Aim of the task
An exact reprint of all the records is the expected answer.

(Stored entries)

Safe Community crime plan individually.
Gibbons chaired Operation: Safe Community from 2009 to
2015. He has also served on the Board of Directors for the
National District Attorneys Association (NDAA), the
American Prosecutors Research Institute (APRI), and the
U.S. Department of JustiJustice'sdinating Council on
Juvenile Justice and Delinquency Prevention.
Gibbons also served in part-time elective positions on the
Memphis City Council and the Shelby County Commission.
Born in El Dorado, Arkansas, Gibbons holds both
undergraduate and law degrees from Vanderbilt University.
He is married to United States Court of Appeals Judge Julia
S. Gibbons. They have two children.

Exercise output
Safe Community crime plan individually.
Gibbons chaired Operation: Safe Community from 2009 to
2015. He has also served on the Board of Directors for the
National District Attorneys Association (NDAA), the
American Prosecutors Research Institute (APRI), and the
U.S. Department of JustiJustice'sdinating Council on
Juvenile Justice and Delinquency Prevention.
Gibbons also served in part-time elective positions on the
Memphis City Council and the Shelby County Commission.
Born in El Dorado, Arkansas, Gibbons holds both
undergraduate and law degrees from Vanderbilt University.
He is married to United States Court of Appeals Judge Julia
S. Gibbons. They have two children.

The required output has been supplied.